Broad can bowl three or four overs at a decent pace but little more than that. Pace is key in Australia but there is nothing to frighten the Aussie batsmen in terms of physical intimidation.
Bob on England 'wasting' Jonny Bairstow
I am very angry that Bairstow is batting down at No 7, it's absolutely ridiculous. He must bat at No 5, ahead of Dawid Malan and Moeen Ali, as he is wasted down the order - he came in even lower at No 8 in the second innings in Adelaide with Chris Woakes deployed as night-watchman.
Bairstow is left with the tail every time, a tail that is going to get bombed out more often than not. I think Malan, who is clearly a gutsy character but gets bowled out too many times for my liking, would do a better job at No 7 - it might free him up a bit as he can get a bit bogged down at No 5, something that puts extra pressure on the bloke at the other end.
Bob on Joe Root struggling to turn fifties into hundreds…
Bowlers are obviously lifting their game against him but I think he has a little bit of a problem getting his head too far across off stump and with his bat coming down at an angle. He's not quite at his best.
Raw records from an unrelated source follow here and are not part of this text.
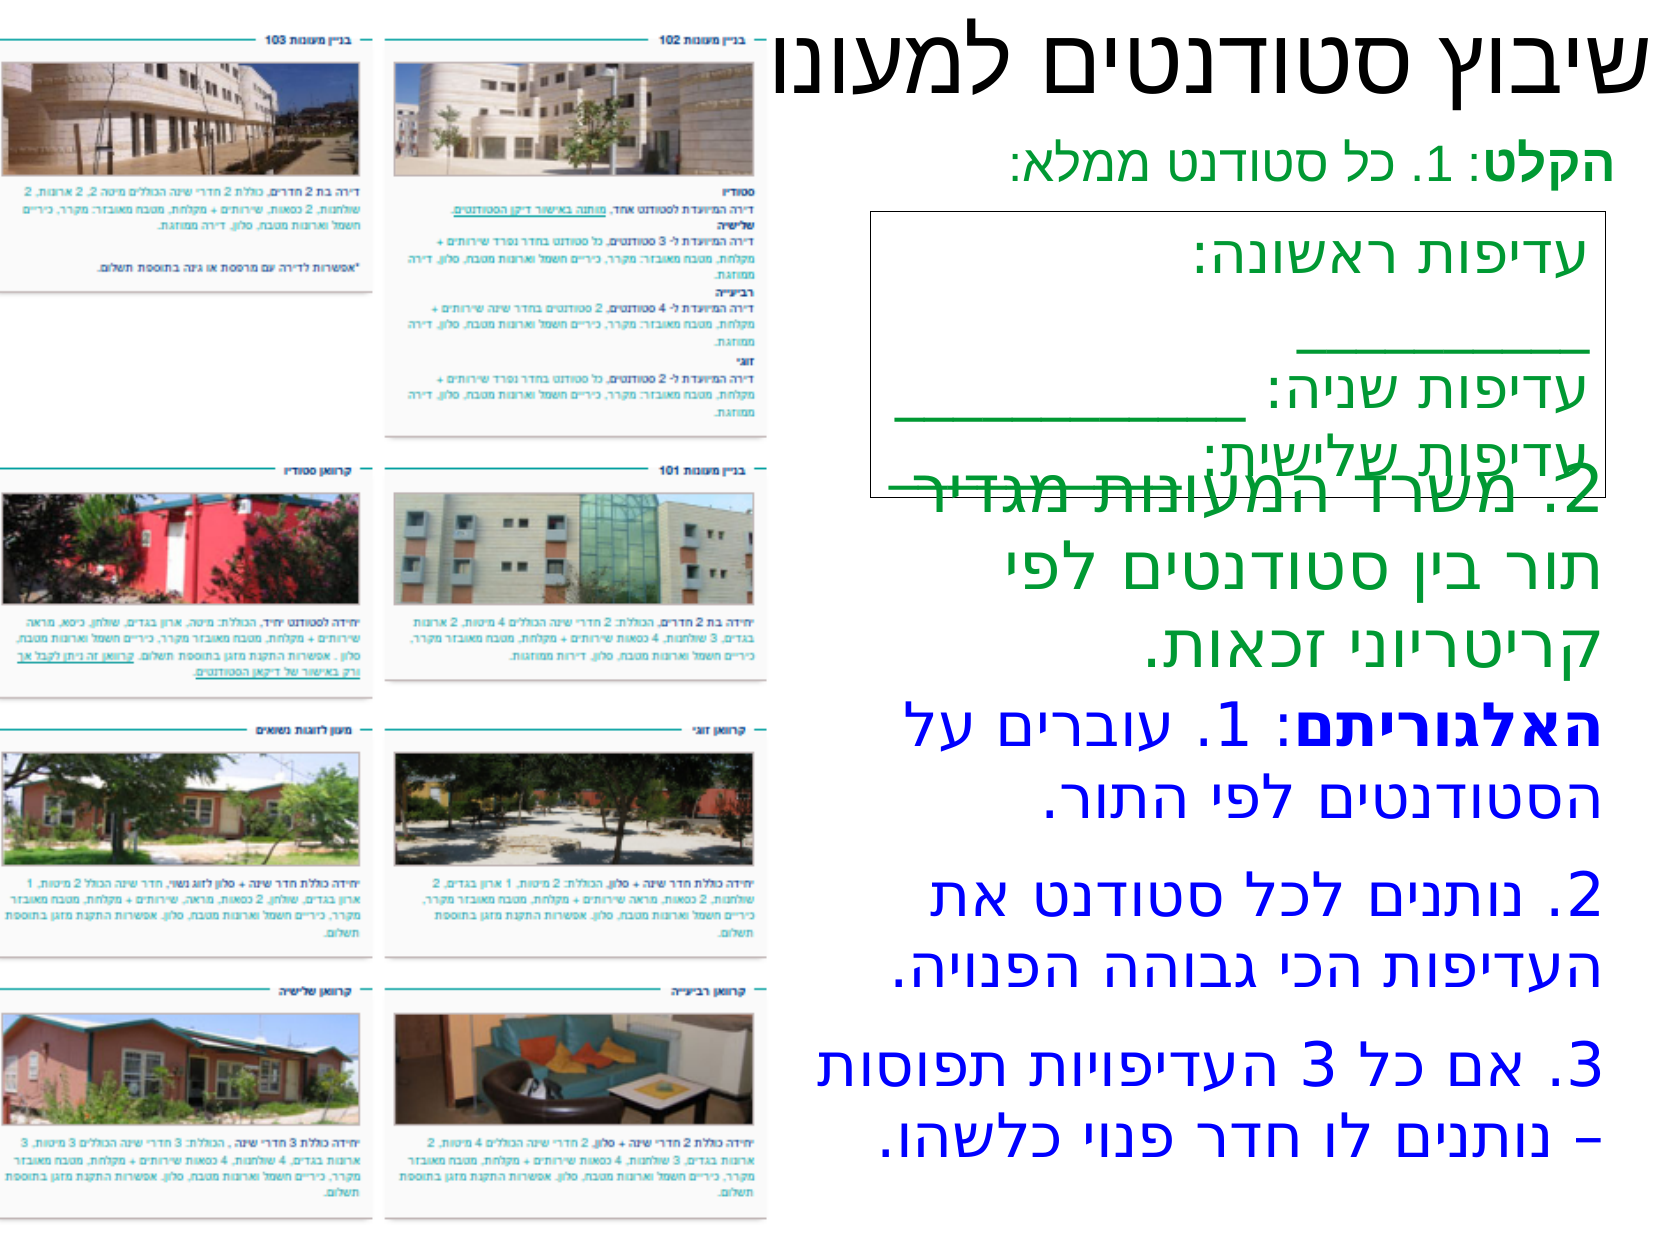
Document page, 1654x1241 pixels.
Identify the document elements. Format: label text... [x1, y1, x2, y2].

title שיבוץ סטודנטים למעונות [165, 0, 1654, 166]
list האלגוריתם: 1. עוברים על הסטודנטים לפי התור. 2. נותנים לכל סטודנט את העדיפות הכי גבוהה הפנויה. 3. אם כל 3 העדיפויות תפוסות – נותנים לו חדר פנוי כלשהו. [810, 690, 1606, 1241]
text_box עדיפות ראשונה: __________ עדיפות שניה: ____________ עדיפות שלישית: __________ [870, 211, 1606, 498]
text_box 2. משרד המעונות מגדיר תור בין סטודנטים לפי קריטריוני זכאות. [908, 450, 1606, 690]
picture [0, 11, 774, 1225]
list הקלט: 1. כל סטודנט ממלא: [870, 135, 1616, 226]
I think he is so keen to get some momentum into the innings, and with Mark Stoneman and Alastair Cook finding it hard going to accelerate and James Vince getting out early, he feels the onus is on him, particularly with Malan still an inexperienced Test batsman.
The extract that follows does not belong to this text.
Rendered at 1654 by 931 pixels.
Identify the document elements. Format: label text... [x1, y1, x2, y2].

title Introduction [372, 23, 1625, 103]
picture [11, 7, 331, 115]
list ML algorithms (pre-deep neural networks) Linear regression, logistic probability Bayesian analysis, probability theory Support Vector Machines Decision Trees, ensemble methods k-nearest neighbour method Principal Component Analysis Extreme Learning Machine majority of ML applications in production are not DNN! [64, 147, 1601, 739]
I hope he and all the Test batsmen now play in the warm-up game - England don't need to rest them and give Ben Foakes and/or Gary Balance a hit. They need their Test top six and seven to score runs and spend time in the middle.
Bob on Root's decision to bowl first…
The last idiot to put Australia in at Adelaide was RGD Willis… Messrs Botham, Gower and Lamb must have worn some green-coloured spectacles to convince me the pitch had something in it!
Ian Chappell once remarked that 99 per cent of the time in Adelaide you bat first and the other one per cent, you think about bowling and then bat first! It was the wrong decision from Joe - yes, it was overcast, but there was nothing in the pitch to suggest the ball was going to nip around.
Joe's bowlers weren't great first up, though. Jimmy Anderson, Stuart Broad and Chris Woakes all have this naturally attacking English length but that is too short to these Australians, who play so far back in their crease. Jimmy certainly learned from that, he was outstanding in the second innings.
"Overton didn’t add as much pace to the mix as I would have expected – I thought he might be a little bit more fiery – but he made a reasonable start, albeit that there were too many four balls. It was a huge lift for him to knock over the Australian captain."
Bob on Craig Overton's Test debut
Bob on Steve Smith not enforcing the follow-on…
Not doing so has rather gone out of fashion. One argument might be that Australia are only playing with four bowlers and the three seamers had done a bit of work - that was what Lyon has suggested anyhow.
I wouldn't have any tuck with that, though, and would definitely have put a reeling England back in, under the lights at the best time of the day to bowl. Australia's quicks wouldn't have had to bowl long spells either, with Lyon so capable at locking up an end.
It seems like they have been terrified to make sides follow on ever since VVS Laxman and Rahul Dravid stunned them in Kolkata in 2001 but, on this occasion, it seemed like a no-brainer.
Bob on England dismissing Smith cheaply…
The Australia captain certainly looked a bit tetchy as England threatened to pull off a shock win and it was good for Root's side that they managed to dismiss him cheaply in both innings - they bowled far better at him in Adelaide than in Brisbane. You can't say he's out of nick but this Test gives England a mini-win, if you like, after two relative failures.
The problem is that the players we considered makeshift - Shaun Marsh, Tim Paine - have come to the party, scored runs and filled themselves with confidence. It's only really Peter Handscomb and, to a lesser extent, Cameron Bancroft who are a little short of runs. They seem like the weakest links for me.